The first several weeks of sleep following a mastectomy are brutal, there’s no sugarcoating it. You are asked by your surgeon to sleep on your back in an elevated position for weeks on end following surgery for the safety of your incisions and your fresh surgical site. Your chest structure is newly changed and there are these new little annoyances, JP drains, following your every movement. This level of sleep disturbance is usually only found on a long overnight flight in the middle seat of economy. No matter how hard you try, quality sleep just doesn’t happen.


In addition to the positioning challenge of sleeping upright, you also have new mental challenges to juggle. You have several new medications on board that are likely affecting your mental state in some way. Because of the drains and incisions, you may not be snuggling up next to your partner for the first time in many years. Maybe your loyal and lazy lap dog has been shunned to another room as a precaution to keep your surgical site safe. And last but certainly not least, you just had major surgery for a breast cancer diagnosis, and that alone is a lot to unpack.  


So, what can we do about these new challenges? Everyone from your doctors to your family and friends are telling you to rest, and ironically that is one of the biggest struggles in this immediate post-op phase. While there is no way to guarantee perfect sleeping habits in this chapter of healing, there are some adjustments that can be made to transform your post-operative sleep setup from the bleak middle seat economy restlessness that it is into a new safe sleeping oasis to get you through this phase of healing.  


The use of a recliner is ideal for mastectomy recovery! It provides a safe and supported space to achieve reasonably comfortable sleep while also forcing you to maintain the prescribed upright position of a roughly 30–45-degree angle. If you have a recliner…use it! If you don’t already own a recliner there are options out there to borrow (neighbors, friends, relatives), rent (Google search) or buy (online or in store) depending on your financial circumstance. A soft and plush style recliner (think Lay-Z-Boy) is preferable over a likely more trendy but less comfortable option.


After obtaining, the next step is deciding where to set up your resting space for the next few weeks. The recliner should be unpacked in your home and set up for use before surgery. Coming home to a prepared resting space is key! The recliner can be placed ANYWHERE. Despite popular opinion, it does not have to live in your living room. Maybe it functions better in the little sitting room right off your kitchen that happens to be next to your convenient bathroom, excellent! Whatever space is going to work for you is best.


Next, adding cushioning of some kind to the recliner will elevate the comfort level exponentially. Surgical foam wedges, maternity pillows, surgical post-op pillows, or even the extra pillows from your guest bedroom work great- pile them on! Cocoon yourself in with your arms supported to make sleeping on your back at an inclined position pretty darn tolerable. Once cocooned, grab a few light layers of blankets to pile on top so you can easily add and subtract layers of heat through the night as needed.

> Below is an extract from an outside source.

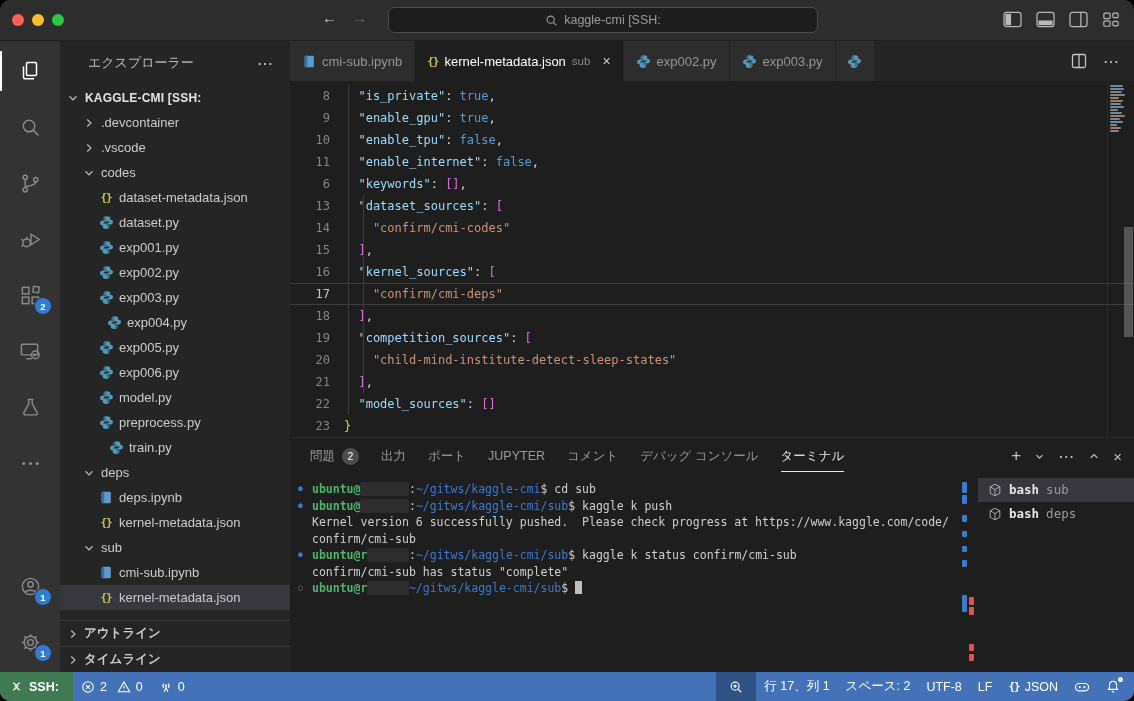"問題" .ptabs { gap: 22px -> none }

Finally, prepare your new space with easy access to absolutely everything you might want or need. A three teared rolling cart is perfect for this! Think items like a water bottle, TV remote, cell phone and extra length phone charger, tissues, a tiny fan, a little plant that brings you joy, scheduled medications, a good book, some easy snacks, the iPad—these are all perfect to keep at your fingertips for maximum convenience and comfort or when sleep just isn’t coming easy. 

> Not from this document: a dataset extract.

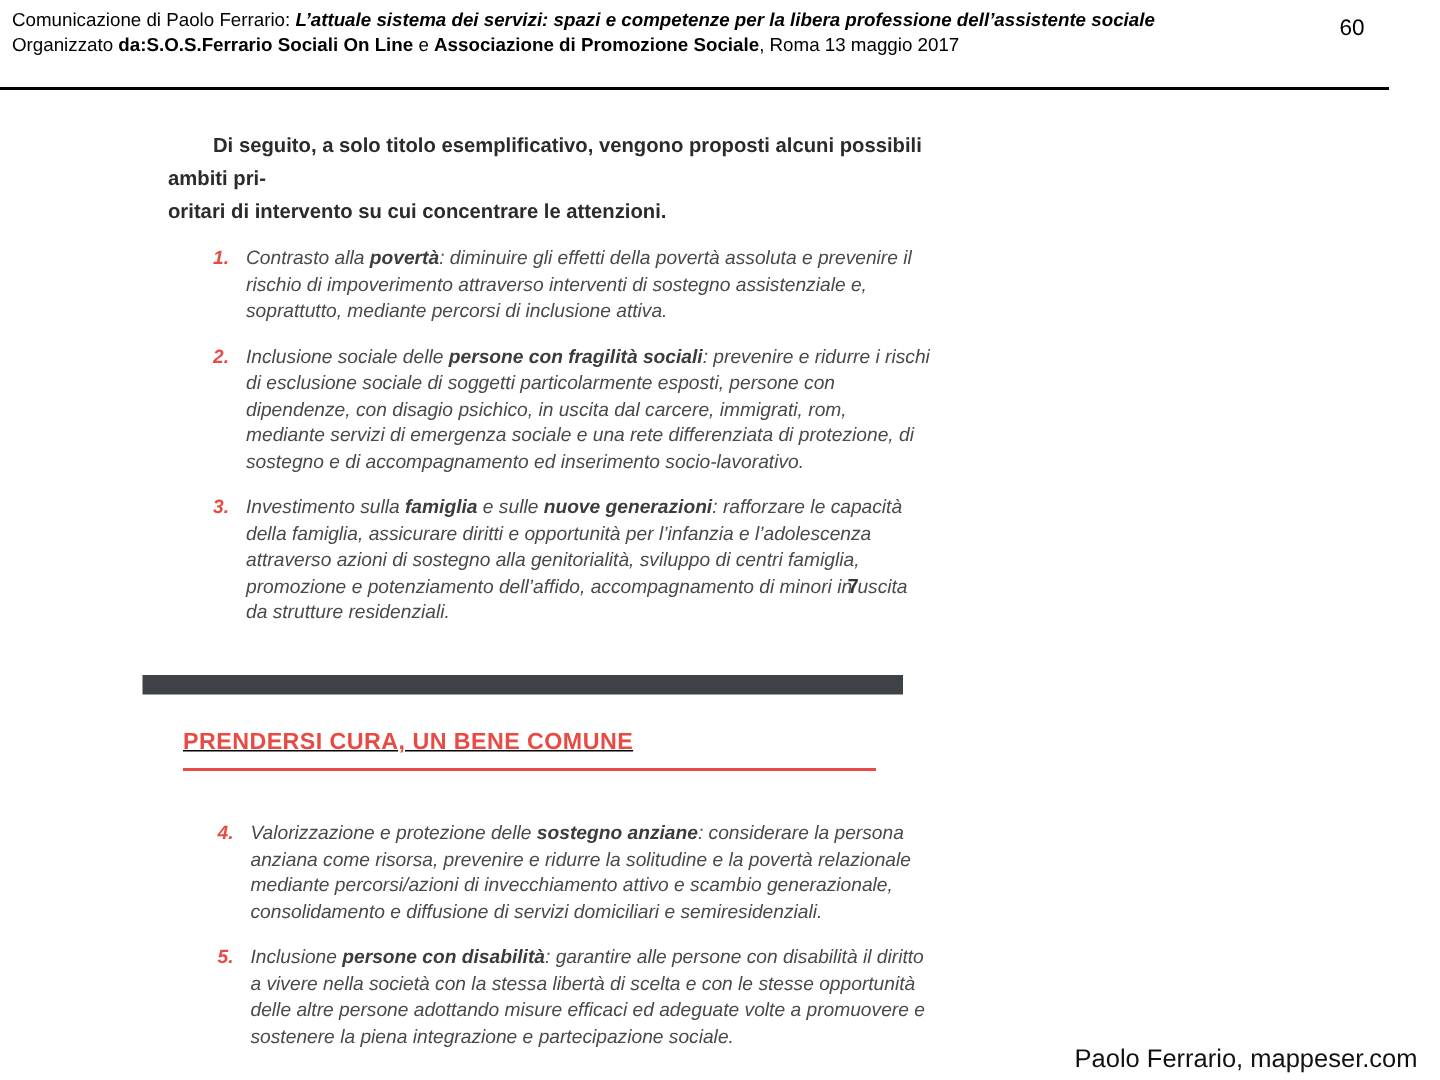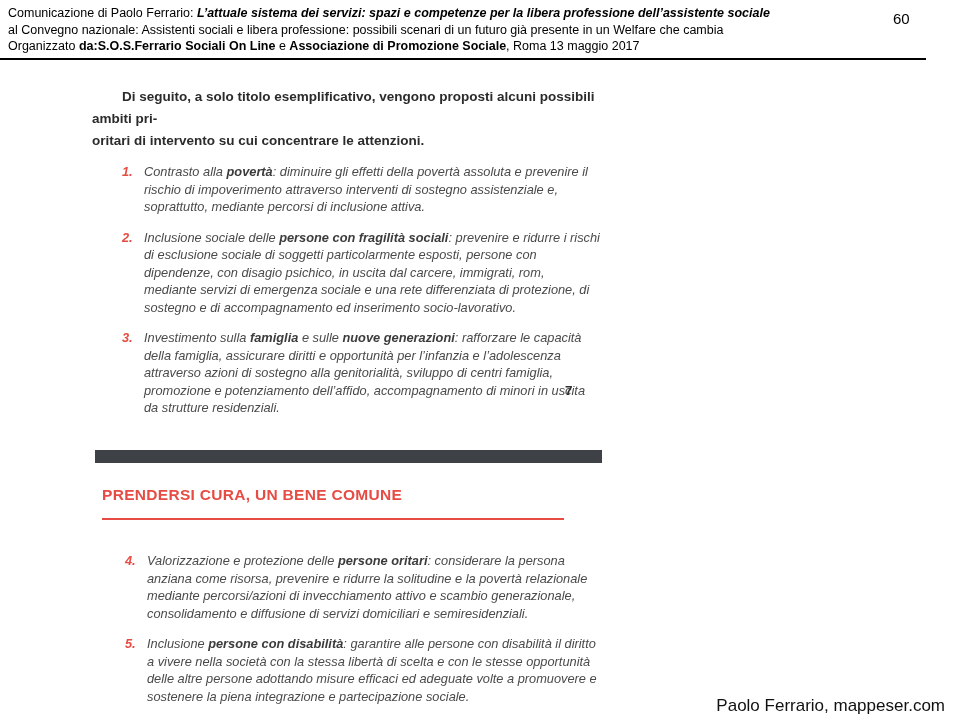"al Convegno nazionale: Assistenti" div { html: <div>al Convegno nazionale: Assistenti sociali e libera professione: possibili scenari di un futuro già presente in un Welfare che cambia</div> -> none }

For those inevitable moments when you are wide awake riddled with a busy mind, I recommend some light and positive entertainment to pass the time. My personal favorite for times like this is a Netflix binge of The Great British Baking Show. If you’ve seen it, watch it again! If you haven’t, get ready for a smashing good time! If a TV binge is not filling your cup try and deep dive in to a good book of your choice. Lastly, never underestimate the power of retail therapy. Pick up that iPad and knock out your birthday or holiday shopping.


My last recommendation for sleep after mastectomy is to set reasonable expectations. Setting the expectation with yourself ahead of time that this season of recovery won’t be the best sleep you’ve ever had in your life and accepting that ahead of time is a good idea. This can help ease anxieties when sleep isn’t coming easy and foster positive self-talk and grace during this difficult time.


This new sleeping situation is temporary but taking these simple steps ahead of time to establish a comfortable and safe sleeping space will make all the difference in those first few weeks after surgery. You’ve got this!